The Village of Lost Souls

Can a whole town be infected by suicidal energy? It sounds crazy, doesn’t it, but it happens. There are many cases where suicide seems to spread through a town like an infection. You read about it in the newspapers. Suddenly, within the space of a few months, several people in the same area take their lives. Usually, they are youngsters – most often, teenagers – and, usually, they know each other.

From our vantage point on this side of the divide between life and death, it all seems like such a waste and so pointless, but step into the afterlife and our point of view is no longer relevant. All that matters is that the dead are at peace.

I experienced the spirit side of one of these suicide outbreaks, if you can call them that, when I held a show in Perth, Scotland, a few years ago.

It started with a hijacked message. I had picked up the brother of an elderly woman in the audience and, as I was talking to her, the image of a broken plank of wood slotted into my mind. Where did that come from? I thought to myself, and asked the woman, ‘Was there a piece of timber or something that got smashed in half?’

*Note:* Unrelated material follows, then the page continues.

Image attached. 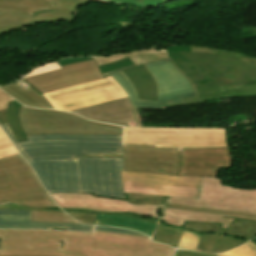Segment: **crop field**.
Returning <instances> with one entry per match:
<instances>
[{"label": "crop field", "instance_id": "obj_18", "mask_svg": "<svg viewBox=\"0 0 256 256\" xmlns=\"http://www.w3.org/2000/svg\"><path fill=\"white\" fill-rule=\"evenodd\" d=\"M123 72L136 88L139 99L156 100L155 81L143 65L123 70Z\"/></svg>", "mask_w": 256, "mask_h": 256}, {"label": "crop field", "instance_id": "obj_25", "mask_svg": "<svg viewBox=\"0 0 256 256\" xmlns=\"http://www.w3.org/2000/svg\"><path fill=\"white\" fill-rule=\"evenodd\" d=\"M31 221L78 223L65 213L32 211Z\"/></svg>", "mask_w": 256, "mask_h": 256}, {"label": "crop field", "instance_id": "obj_28", "mask_svg": "<svg viewBox=\"0 0 256 256\" xmlns=\"http://www.w3.org/2000/svg\"><path fill=\"white\" fill-rule=\"evenodd\" d=\"M15 154H18V152L0 128V158L9 157Z\"/></svg>", "mask_w": 256, "mask_h": 256}, {"label": "crop field", "instance_id": "obj_39", "mask_svg": "<svg viewBox=\"0 0 256 256\" xmlns=\"http://www.w3.org/2000/svg\"><path fill=\"white\" fill-rule=\"evenodd\" d=\"M0 228H7V229H30V228H12V227H0Z\"/></svg>", "mask_w": 256, "mask_h": 256}, {"label": "crop field", "instance_id": "obj_10", "mask_svg": "<svg viewBox=\"0 0 256 256\" xmlns=\"http://www.w3.org/2000/svg\"><path fill=\"white\" fill-rule=\"evenodd\" d=\"M122 179L125 194H154L197 198L201 177L122 172Z\"/></svg>", "mask_w": 256, "mask_h": 256}, {"label": "crop field", "instance_id": "obj_3", "mask_svg": "<svg viewBox=\"0 0 256 256\" xmlns=\"http://www.w3.org/2000/svg\"><path fill=\"white\" fill-rule=\"evenodd\" d=\"M0 237V255L173 256L175 251L146 237L100 232L0 230Z\"/></svg>", "mask_w": 256, "mask_h": 256}, {"label": "crop field", "instance_id": "obj_36", "mask_svg": "<svg viewBox=\"0 0 256 256\" xmlns=\"http://www.w3.org/2000/svg\"><path fill=\"white\" fill-rule=\"evenodd\" d=\"M0 209L54 211V210L28 208L23 206H0ZM56 212H63V211H56Z\"/></svg>", "mask_w": 256, "mask_h": 256}, {"label": "crop field", "instance_id": "obj_27", "mask_svg": "<svg viewBox=\"0 0 256 256\" xmlns=\"http://www.w3.org/2000/svg\"><path fill=\"white\" fill-rule=\"evenodd\" d=\"M216 256H256V244L249 242L235 250L228 251Z\"/></svg>", "mask_w": 256, "mask_h": 256}, {"label": "crop field", "instance_id": "obj_17", "mask_svg": "<svg viewBox=\"0 0 256 256\" xmlns=\"http://www.w3.org/2000/svg\"><path fill=\"white\" fill-rule=\"evenodd\" d=\"M31 211L0 210V226L31 227V229L93 231V226L68 223L30 222Z\"/></svg>", "mask_w": 256, "mask_h": 256}, {"label": "crop field", "instance_id": "obj_6", "mask_svg": "<svg viewBox=\"0 0 256 256\" xmlns=\"http://www.w3.org/2000/svg\"><path fill=\"white\" fill-rule=\"evenodd\" d=\"M144 66L156 81L157 101L138 100V95L133 85L121 71L123 69L135 67V65L103 74L104 76L111 74L130 97L138 126H141V123L137 108L165 109V105L181 103L183 102L182 98L194 96L189 82L167 59L147 63L144 64Z\"/></svg>", "mask_w": 256, "mask_h": 256}, {"label": "crop field", "instance_id": "obj_2", "mask_svg": "<svg viewBox=\"0 0 256 256\" xmlns=\"http://www.w3.org/2000/svg\"><path fill=\"white\" fill-rule=\"evenodd\" d=\"M64 210L117 214L171 226L184 221L221 224L224 233L236 219L256 221V189L222 185L221 177H202L198 199L171 196L127 195L128 201L92 194H50Z\"/></svg>", "mask_w": 256, "mask_h": 256}, {"label": "crop field", "instance_id": "obj_29", "mask_svg": "<svg viewBox=\"0 0 256 256\" xmlns=\"http://www.w3.org/2000/svg\"><path fill=\"white\" fill-rule=\"evenodd\" d=\"M168 60H169V61L173 64V66L191 83V86H192V89H193V92H194L195 97L184 99L185 103L175 104V105H169V106H166V107L182 106V105H189V104H195V103H202V102H204V101H200L194 83H192V82L183 74V72L176 66V64H174L170 59H168Z\"/></svg>", "mask_w": 256, "mask_h": 256}, {"label": "crop field", "instance_id": "obj_19", "mask_svg": "<svg viewBox=\"0 0 256 256\" xmlns=\"http://www.w3.org/2000/svg\"><path fill=\"white\" fill-rule=\"evenodd\" d=\"M170 59L184 72V74L194 83L210 80L205 73L187 60L179 52H190V46L167 47Z\"/></svg>", "mask_w": 256, "mask_h": 256}, {"label": "crop field", "instance_id": "obj_43", "mask_svg": "<svg viewBox=\"0 0 256 256\" xmlns=\"http://www.w3.org/2000/svg\"><path fill=\"white\" fill-rule=\"evenodd\" d=\"M0 240H1V238H0Z\"/></svg>", "mask_w": 256, "mask_h": 256}, {"label": "crop field", "instance_id": "obj_23", "mask_svg": "<svg viewBox=\"0 0 256 256\" xmlns=\"http://www.w3.org/2000/svg\"><path fill=\"white\" fill-rule=\"evenodd\" d=\"M20 103L12 101L8 104V109L6 111V122L12 132L16 137L18 142L27 140L24 135L19 122H18V113H19Z\"/></svg>", "mask_w": 256, "mask_h": 256}, {"label": "crop field", "instance_id": "obj_4", "mask_svg": "<svg viewBox=\"0 0 256 256\" xmlns=\"http://www.w3.org/2000/svg\"><path fill=\"white\" fill-rule=\"evenodd\" d=\"M125 171L186 176H216L220 168L232 167L229 147L153 148L123 145Z\"/></svg>", "mask_w": 256, "mask_h": 256}, {"label": "crop field", "instance_id": "obj_31", "mask_svg": "<svg viewBox=\"0 0 256 256\" xmlns=\"http://www.w3.org/2000/svg\"><path fill=\"white\" fill-rule=\"evenodd\" d=\"M129 65H133V63L131 62V60L129 58H127V59L120 60V61H117V62H114V63L101 65L99 67H100L102 73H104V72H108V71L115 70V69H118V68L126 67V66H129Z\"/></svg>", "mask_w": 256, "mask_h": 256}, {"label": "crop field", "instance_id": "obj_21", "mask_svg": "<svg viewBox=\"0 0 256 256\" xmlns=\"http://www.w3.org/2000/svg\"><path fill=\"white\" fill-rule=\"evenodd\" d=\"M127 57H129L132 60V62L136 66H138L147 62L166 59L168 58V55L165 48H161V49H155V50L133 52V53H129L121 56L95 58V60L97 61L98 65H101V64L117 61L123 58H127Z\"/></svg>", "mask_w": 256, "mask_h": 256}, {"label": "crop field", "instance_id": "obj_30", "mask_svg": "<svg viewBox=\"0 0 256 256\" xmlns=\"http://www.w3.org/2000/svg\"><path fill=\"white\" fill-rule=\"evenodd\" d=\"M114 3H124L137 6H153L166 0H106Z\"/></svg>", "mask_w": 256, "mask_h": 256}, {"label": "crop field", "instance_id": "obj_32", "mask_svg": "<svg viewBox=\"0 0 256 256\" xmlns=\"http://www.w3.org/2000/svg\"><path fill=\"white\" fill-rule=\"evenodd\" d=\"M95 231L101 232H113V233H122V234H130V235H138V236H145L135 231L114 228V227H103V226H95ZM147 237V236H146Z\"/></svg>", "mask_w": 256, "mask_h": 256}, {"label": "crop field", "instance_id": "obj_14", "mask_svg": "<svg viewBox=\"0 0 256 256\" xmlns=\"http://www.w3.org/2000/svg\"><path fill=\"white\" fill-rule=\"evenodd\" d=\"M62 69L24 78L41 93L102 79L94 60L62 66Z\"/></svg>", "mask_w": 256, "mask_h": 256}, {"label": "crop field", "instance_id": "obj_12", "mask_svg": "<svg viewBox=\"0 0 256 256\" xmlns=\"http://www.w3.org/2000/svg\"><path fill=\"white\" fill-rule=\"evenodd\" d=\"M220 225L185 222V229L202 232L196 251L220 253L242 245L256 236V222L236 219L224 234H217Z\"/></svg>", "mask_w": 256, "mask_h": 256}, {"label": "crop field", "instance_id": "obj_5", "mask_svg": "<svg viewBox=\"0 0 256 256\" xmlns=\"http://www.w3.org/2000/svg\"><path fill=\"white\" fill-rule=\"evenodd\" d=\"M181 54L213 79L195 84L201 100L256 97V58L222 49Z\"/></svg>", "mask_w": 256, "mask_h": 256}, {"label": "crop field", "instance_id": "obj_20", "mask_svg": "<svg viewBox=\"0 0 256 256\" xmlns=\"http://www.w3.org/2000/svg\"><path fill=\"white\" fill-rule=\"evenodd\" d=\"M95 224L105 225V226H115L123 227L127 229H132L140 232H144L147 235L151 236L155 228V224L117 216V215H105L97 214Z\"/></svg>", "mask_w": 256, "mask_h": 256}, {"label": "crop field", "instance_id": "obj_40", "mask_svg": "<svg viewBox=\"0 0 256 256\" xmlns=\"http://www.w3.org/2000/svg\"><path fill=\"white\" fill-rule=\"evenodd\" d=\"M4 1H16V2H19L20 0H4Z\"/></svg>", "mask_w": 256, "mask_h": 256}, {"label": "crop field", "instance_id": "obj_41", "mask_svg": "<svg viewBox=\"0 0 256 256\" xmlns=\"http://www.w3.org/2000/svg\"><path fill=\"white\" fill-rule=\"evenodd\" d=\"M4 256H15V255H4Z\"/></svg>", "mask_w": 256, "mask_h": 256}, {"label": "crop field", "instance_id": "obj_13", "mask_svg": "<svg viewBox=\"0 0 256 256\" xmlns=\"http://www.w3.org/2000/svg\"><path fill=\"white\" fill-rule=\"evenodd\" d=\"M51 11L34 12L37 16L28 15L13 8H0V34L20 29L36 23L75 20L73 12L84 1L88 0H45ZM106 3L101 0H94Z\"/></svg>", "mask_w": 256, "mask_h": 256}, {"label": "crop field", "instance_id": "obj_35", "mask_svg": "<svg viewBox=\"0 0 256 256\" xmlns=\"http://www.w3.org/2000/svg\"><path fill=\"white\" fill-rule=\"evenodd\" d=\"M11 100L14 99L0 90V110H5L7 108V103Z\"/></svg>", "mask_w": 256, "mask_h": 256}, {"label": "crop field", "instance_id": "obj_22", "mask_svg": "<svg viewBox=\"0 0 256 256\" xmlns=\"http://www.w3.org/2000/svg\"><path fill=\"white\" fill-rule=\"evenodd\" d=\"M182 230L183 229L180 228L163 225L162 222L159 221L158 227L152 237V240L163 242L176 247Z\"/></svg>", "mask_w": 256, "mask_h": 256}, {"label": "crop field", "instance_id": "obj_42", "mask_svg": "<svg viewBox=\"0 0 256 256\" xmlns=\"http://www.w3.org/2000/svg\"><path fill=\"white\" fill-rule=\"evenodd\" d=\"M254 241H256V239Z\"/></svg>", "mask_w": 256, "mask_h": 256}, {"label": "crop field", "instance_id": "obj_15", "mask_svg": "<svg viewBox=\"0 0 256 256\" xmlns=\"http://www.w3.org/2000/svg\"><path fill=\"white\" fill-rule=\"evenodd\" d=\"M70 112L105 123L137 126L134 111L128 97Z\"/></svg>", "mask_w": 256, "mask_h": 256}, {"label": "crop field", "instance_id": "obj_7", "mask_svg": "<svg viewBox=\"0 0 256 256\" xmlns=\"http://www.w3.org/2000/svg\"><path fill=\"white\" fill-rule=\"evenodd\" d=\"M56 207L36 174L20 154L0 160V204Z\"/></svg>", "mask_w": 256, "mask_h": 256}, {"label": "crop field", "instance_id": "obj_1", "mask_svg": "<svg viewBox=\"0 0 256 256\" xmlns=\"http://www.w3.org/2000/svg\"><path fill=\"white\" fill-rule=\"evenodd\" d=\"M1 127L48 193H93L127 200L120 173L122 136L45 134L17 143L8 126Z\"/></svg>", "mask_w": 256, "mask_h": 256}, {"label": "crop field", "instance_id": "obj_11", "mask_svg": "<svg viewBox=\"0 0 256 256\" xmlns=\"http://www.w3.org/2000/svg\"><path fill=\"white\" fill-rule=\"evenodd\" d=\"M106 77L43 95L55 109L66 111L127 96L111 75Z\"/></svg>", "mask_w": 256, "mask_h": 256}, {"label": "crop field", "instance_id": "obj_9", "mask_svg": "<svg viewBox=\"0 0 256 256\" xmlns=\"http://www.w3.org/2000/svg\"><path fill=\"white\" fill-rule=\"evenodd\" d=\"M123 144L154 147L229 146L226 129L124 128Z\"/></svg>", "mask_w": 256, "mask_h": 256}, {"label": "crop field", "instance_id": "obj_33", "mask_svg": "<svg viewBox=\"0 0 256 256\" xmlns=\"http://www.w3.org/2000/svg\"><path fill=\"white\" fill-rule=\"evenodd\" d=\"M93 58L91 57H85V58H67V59H63L60 61H57L59 66L62 65H66V64H71V63H75V62H80V61H86V60H91Z\"/></svg>", "mask_w": 256, "mask_h": 256}, {"label": "crop field", "instance_id": "obj_8", "mask_svg": "<svg viewBox=\"0 0 256 256\" xmlns=\"http://www.w3.org/2000/svg\"><path fill=\"white\" fill-rule=\"evenodd\" d=\"M19 122L25 135L45 133L122 135V127L92 122L70 113L22 105Z\"/></svg>", "mask_w": 256, "mask_h": 256}, {"label": "crop field", "instance_id": "obj_37", "mask_svg": "<svg viewBox=\"0 0 256 256\" xmlns=\"http://www.w3.org/2000/svg\"><path fill=\"white\" fill-rule=\"evenodd\" d=\"M176 256H214V255L177 250Z\"/></svg>", "mask_w": 256, "mask_h": 256}, {"label": "crop field", "instance_id": "obj_26", "mask_svg": "<svg viewBox=\"0 0 256 256\" xmlns=\"http://www.w3.org/2000/svg\"><path fill=\"white\" fill-rule=\"evenodd\" d=\"M201 233H194L188 230H183L180 240L176 248L196 250Z\"/></svg>", "mask_w": 256, "mask_h": 256}, {"label": "crop field", "instance_id": "obj_38", "mask_svg": "<svg viewBox=\"0 0 256 256\" xmlns=\"http://www.w3.org/2000/svg\"><path fill=\"white\" fill-rule=\"evenodd\" d=\"M5 123V111H0V124Z\"/></svg>", "mask_w": 256, "mask_h": 256}, {"label": "crop field", "instance_id": "obj_16", "mask_svg": "<svg viewBox=\"0 0 256 256\" xmlns=\"http://www.w3.org/2000/svg\"><path fill=\"white\" fill-rule=\"evenodd\" d=\"M60 68L56 62H52L46 65H43L35 70H33L31 73H29L27 76L54 70ZM1 88L17 99L18 101L28 105V106H34V107H41V108H50L53 109L50 102L39 92H37L34 88H32L27 82H25L23 79H20L18 81H15L9 85L1 86Z\"/></svg>", "mask_w": 256, "mask_h": 256}, {"label": "crop field", "instance_id": "obj_24", "mask_svg": "<svg viewBox=\"0 0 256 256\" xmlns=\"http://www.w3.org/2000/svg\"><path fill=\"white\" fill-rule=\"evenodd\" d=\"M0 7H14L31 15H34L31 13L34 11L50 10L44 0H21L19 3L0 1Z\"/></svg>", "mask_w": 256, "mask_h": 256}, {"label": "crop field", "instance_id": "obj_34", "mask_svg": "<svg viewBox=\"0 0 256 256\" xmlns=\"http://www.w3.org/2000/svg\"><path fill=\"white\" fill-rule=\"evenodd\" d=\"M217 49L205 46H191V52H204L215 54Z\"/></svg>", "mask_w": 256, "mask_h": 256}]
</instances>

She shook her head, bemused.

There was no doubt about what I was being shown – the image was strong and clear – so I persisted. Another spirit then came into focus: a teenage boy. And I knew that he had taken his own life. He had hanged himself. He appeared directly in front of me, in human form, and pulled me to the other side of the stage. I realized it was a completely different message to the one that I had been delivering. He had sabotaged the reading, and he was insistent. I told the lady that her brother was fine and at peace and had to move on to this new message. I’m sure she was disappointed that I couldn’t give her more but, unfortunately, that is what happens with mass readings. There is no queuing system, like at the deli counter in the supermarket; I just pass on what I hear. There were over a thousand people in the audience and, if each of them has someone waiting for them in spirit, that’s a prospective one thousand-plus messages. There’s no way I can order all that information. I just have to go with the flow and let spirit direct me.

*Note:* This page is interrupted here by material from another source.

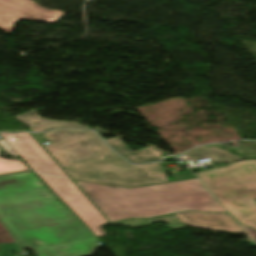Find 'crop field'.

‘I have a young boy here,’ I told the audience. ‘I know that he committed suicide. I see a plank of wood, and it’s broken in the middle.’

I heard the name Daniel being whispered to me in my mind, and relayed it to the audience.

‘I think he hanged himself,’ I added.

Then another name: ‘Graham?’ I said.

A middle-aged lady in a purple top stood nervously.

‘Graham was a close friend,’ she told me. I didn’t know it at the time, but Graham had died in 2004. He lived in a village called Auchtermuchty and, within the space of a few years, several young people had died in the same area. They had all taken their own lives.

I continued: ‘So who is Daniel?’

A younger woman who was with Graham’s friend stood with her to explain. ‘It was the name of his house,’ she said. ‘It was called Dan’s.’

Suddenly I saw the relevance of the broken wood. There is nothing random about spirit, you see. I saw a bench in a graveyard, a memorial bench, and the plank across the middle of the seat had been broken.

I told the women, ‘If you go to his bench, someone has jumped on it. It’s broken.’

But once again, spirit had a trick up its sleeve.

‘That’s not Graham’s bench, that’s another of my friends. They’re in the same cemetery,’ explained the second woman. ‘There were a few of them; they all killed themselves. One of the others had his bench vandalized the other day.’

I was given a date: the 17th. It was the date that the boy whose memorial bench had been vandalized had died: 17 March.

So I had two teenagers in the same cemetery who had both lived in the same village and had both taken their own lives. And, in the audience, I had two women who knew them. You can’t tell me there’s anything coincidental about that.

And it got even stranger.

A while later, I picked up the names Gordon, and what sounded like Kerrie and Kirana.

Immediately, a lady stood up.

‘My daughter is Kiana, I’m Corrie and my brother was called Gordon.’

Gordon was only twenty-nine and had taken his own life a few years before.

He had a message.

‘He says he isn’t cold,’ I related to the women. ‘He says it’s just his body that is cold and he’s no longer in his body.’

I later learned the relevance of this information. Gordon’s mum went to visit her son in the mortuary after he died. He looked so peaceful and she bent down to gently kiss his cheek. As she did so, she drew back in shock. His lifeless skin was so cold. She had always been troubled by this but had never spoken to anyone about it. It was a moment in her life that I captured.

Then came the psychic coup de grâce.

Another name popped into my head.

‘Is there anyone called Anne Marie?’ I asked Gordon’s sister.

She turned and pointed to the two women I had been speaking to earlier whose friends had both committed suicide in Auchtermuchty. Marie Anne was the older woman’s daughter. She was also in spirit and had also come from that fated village.

It was an amazing reading, one of the most mind-bending I can remember. All those spirits from that small village had swarmed in that night to let the world know they were safe and sound in Heaven.